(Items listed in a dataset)
* * *

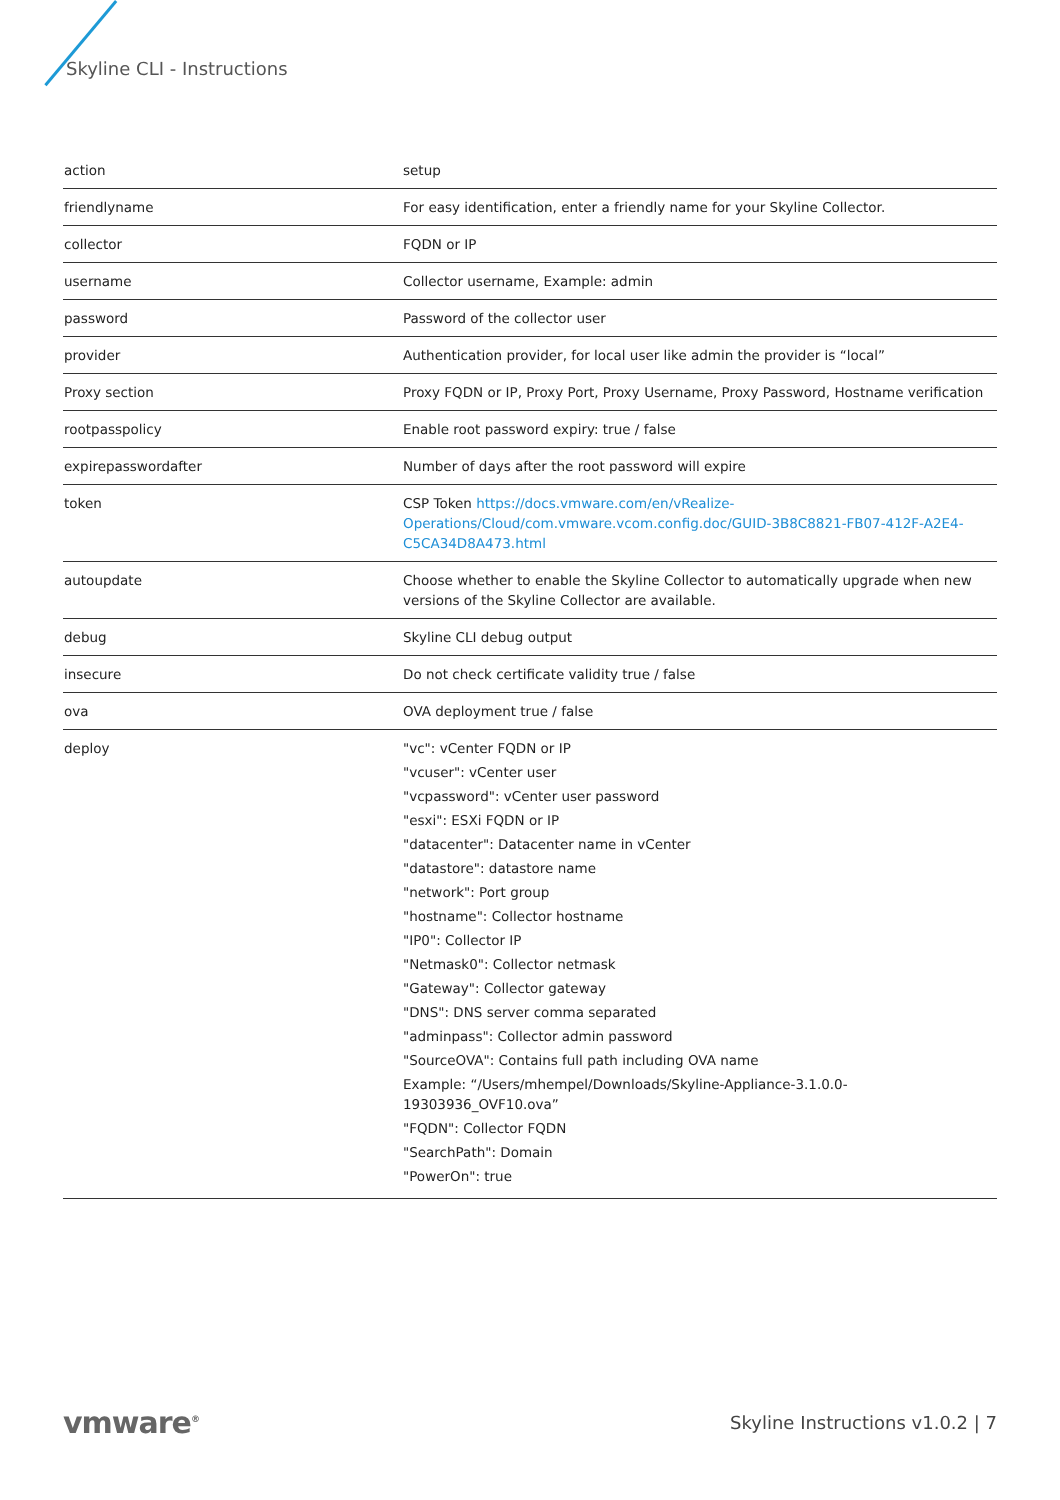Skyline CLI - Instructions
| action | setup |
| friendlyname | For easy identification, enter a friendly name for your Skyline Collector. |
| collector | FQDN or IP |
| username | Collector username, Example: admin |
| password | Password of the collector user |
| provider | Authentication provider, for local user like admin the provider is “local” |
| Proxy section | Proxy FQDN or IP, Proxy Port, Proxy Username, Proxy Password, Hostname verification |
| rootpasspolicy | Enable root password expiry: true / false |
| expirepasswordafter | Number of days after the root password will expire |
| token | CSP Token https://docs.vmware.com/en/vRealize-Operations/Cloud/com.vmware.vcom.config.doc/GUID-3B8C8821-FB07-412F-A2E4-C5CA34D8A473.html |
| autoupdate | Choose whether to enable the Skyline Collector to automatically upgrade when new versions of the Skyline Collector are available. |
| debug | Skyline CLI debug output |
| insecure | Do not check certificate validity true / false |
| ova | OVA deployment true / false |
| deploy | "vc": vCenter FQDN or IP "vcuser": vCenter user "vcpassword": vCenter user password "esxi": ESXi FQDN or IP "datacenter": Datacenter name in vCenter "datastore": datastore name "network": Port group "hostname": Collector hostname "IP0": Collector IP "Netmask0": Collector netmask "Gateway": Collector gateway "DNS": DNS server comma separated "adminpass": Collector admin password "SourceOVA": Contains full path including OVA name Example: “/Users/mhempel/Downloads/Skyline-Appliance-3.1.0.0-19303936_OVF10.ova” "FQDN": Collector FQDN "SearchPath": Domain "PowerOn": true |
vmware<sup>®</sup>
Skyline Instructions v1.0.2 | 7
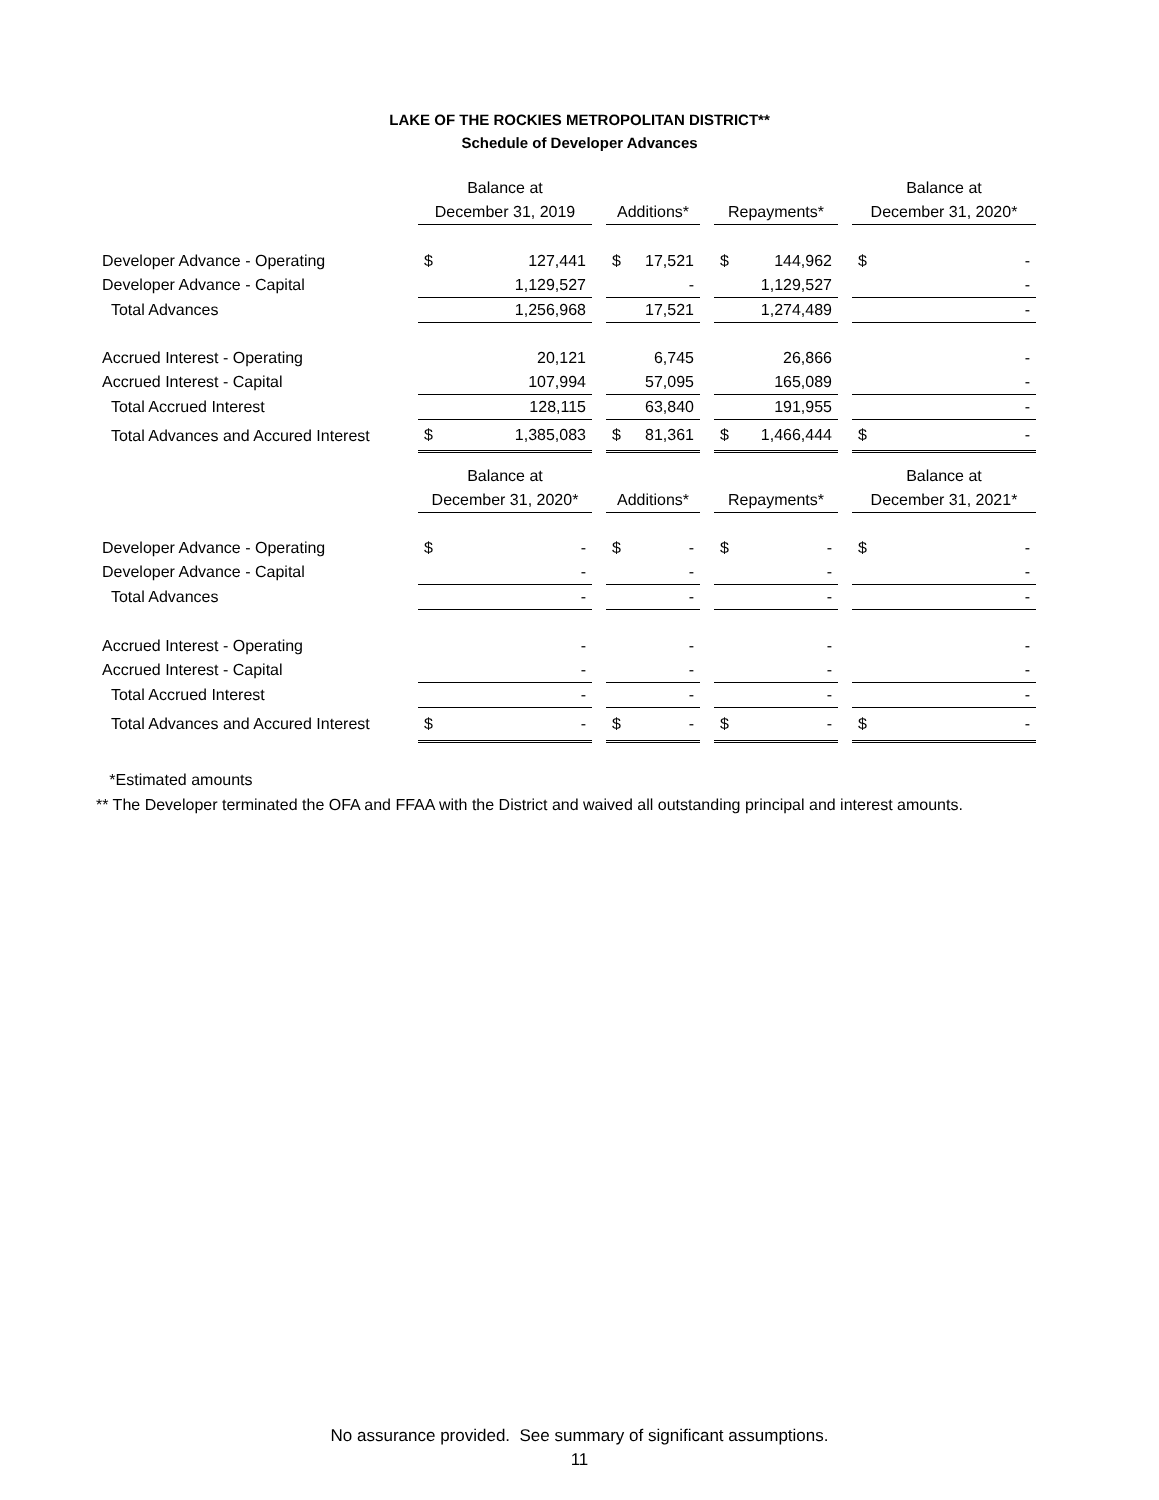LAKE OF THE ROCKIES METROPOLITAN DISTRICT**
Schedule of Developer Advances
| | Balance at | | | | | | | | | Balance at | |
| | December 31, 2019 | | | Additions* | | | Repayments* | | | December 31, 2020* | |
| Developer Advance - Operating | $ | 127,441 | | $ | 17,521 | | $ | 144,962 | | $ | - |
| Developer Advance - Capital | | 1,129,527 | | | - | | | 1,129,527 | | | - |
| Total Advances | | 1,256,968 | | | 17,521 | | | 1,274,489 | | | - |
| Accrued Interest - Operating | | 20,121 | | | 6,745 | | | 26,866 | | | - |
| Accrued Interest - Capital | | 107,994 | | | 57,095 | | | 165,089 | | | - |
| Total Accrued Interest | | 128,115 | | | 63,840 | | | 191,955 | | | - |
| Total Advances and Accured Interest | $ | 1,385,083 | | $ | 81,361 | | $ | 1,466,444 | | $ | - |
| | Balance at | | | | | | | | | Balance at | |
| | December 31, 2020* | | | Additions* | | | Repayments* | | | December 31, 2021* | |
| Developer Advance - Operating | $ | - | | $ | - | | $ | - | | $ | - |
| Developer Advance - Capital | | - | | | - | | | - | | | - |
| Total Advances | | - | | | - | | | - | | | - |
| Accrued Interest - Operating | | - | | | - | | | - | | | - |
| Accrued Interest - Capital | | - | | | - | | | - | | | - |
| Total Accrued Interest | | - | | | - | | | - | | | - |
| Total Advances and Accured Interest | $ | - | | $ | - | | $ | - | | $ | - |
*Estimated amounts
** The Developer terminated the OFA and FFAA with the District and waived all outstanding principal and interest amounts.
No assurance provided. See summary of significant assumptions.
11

* * *

## PROBLEM TO WORK ON
Would you output all of the entries above exactly, keeping the pictures out?

## THE ANSWER
Skyline CLI - Instructions
| action | setup |
| friendlyname | For easy identification, enter a friendly name for your Skyline Collector. |
| collector | FQDN or IP |
| username | Collector username, Example: admin |
| password | Password of the collector user |
| provider | Authentication provider, for local user like admin the provider is “local” |
| Proxy section | Proxy FQDN or IP, Proxy Port, Proxy Username, Proxy Password, Hostname verification |
| rootpasspolicy | Enable root password expiry: true / false |
| expirepasswordafter | Number of days after the root password will expire |
| token | CSP Token https://docs.vmware.com/en/vRealize-Operations/Cloud/com.vmware.vcom.config.doc/GUID-3B8C8821-FB07-412F-A2E4-C5CA34D8A473.html |
| autoupdate | Choose whether to enable the Skyline Collector to automatically upgrade when new versions of the Skyline Collector are available. |
| debug | Skyline CLI debug output |
| insecure | Do not check certificate validity true / false |
| ova | OVA deployment true / false |
| deploy | "vc": vCenter FQDN or IP "vcuser": vCenter user "vcpassword": vCenter user password "esxi": ESXi FQDN or IP "datacenter": Datacenter name in vCenter "datastore": datastore name "network": Port group "hostname": Collector hostname "IP0": Collector IP "Netmask0": Collector netmask "Gateway": Collector gateway "DNS": DNS server comma separated "adminpass": Collector admin password "SourceOVA": Contains full path including OVA name Example: “/Users/mhempel/Downloads/Skyline-Appliance-3.1.0.0-19303936_OVF10.ova” "FQDN": Collector FQDN "SearchPath": Domain "PowerOn": true |
vmware<sup>®</sup>
Skyline Instructions v1.0.2 | 7
LAKE OF THE ROCKIES METROPOLITAN DISTRICT**
Schedule of Developer Advances
| | Balance at | | | | | | | | | Balance at | |
| | December 31, 2019 | | | Additions* | | | Repayments* | | | December 31, 2020* | |
| Developer Advance - Operating | $ | 127,441 | | $ | 17,521 | | $ | 144,962 | | $ | - |
| Developer Advance - Capital | | 1,129,527 | | | - | | | 1,129,527 | | | - |
| Total Advances | | 1,256,968 | | | 17,521 | | | 1,274,489 | | | - |
| Accrued Interest - Operating | | 20,121 | | | 6,745 | | | 26,866 | | | - |
| Accrued Interest - Capital | | 107,994 | | | 57,095 | | | 165,089 | | | - |
| Total Accrued Interest | | 128,115 | | | 63,840 | | | 191,955 | | | - |
| Total Advances and Accured Interest | $ | 1,385,083 | | $ | 81,361 | | $ | 1,466,444 | | $ | - |
| | Balance at | | | | | | | | | Balance at | |
| | December 31, 2020* | | | Additions* | | | Repayments* | | | December 31, 2021* | |
| Developer Advance - Operating | $ | - | | $ | - | | $ | - | | $ | - |
| Developer Advance - Capital | | - | | | - | | | - | | | - |
| Total Advances | | - | | | - | | | - | | | - |
| Accrued Interest - Operating | | - | | | - | | | - | | | - |
| Accrued Interest - Capital | | - | | | - | | | - | | | - |
| Total Accrued Interest | | - | | | - | | | - | | | - |
| Total Advances and Accured Interest | $ | - | | $ | - | | $ | - | | $ | - |
*Estimated amounts
** The Developer terminated the OFA and FFAA with the District and waived all outstanding principal and interest amounts.
No assurance provided. See summary of significant assumptions.
11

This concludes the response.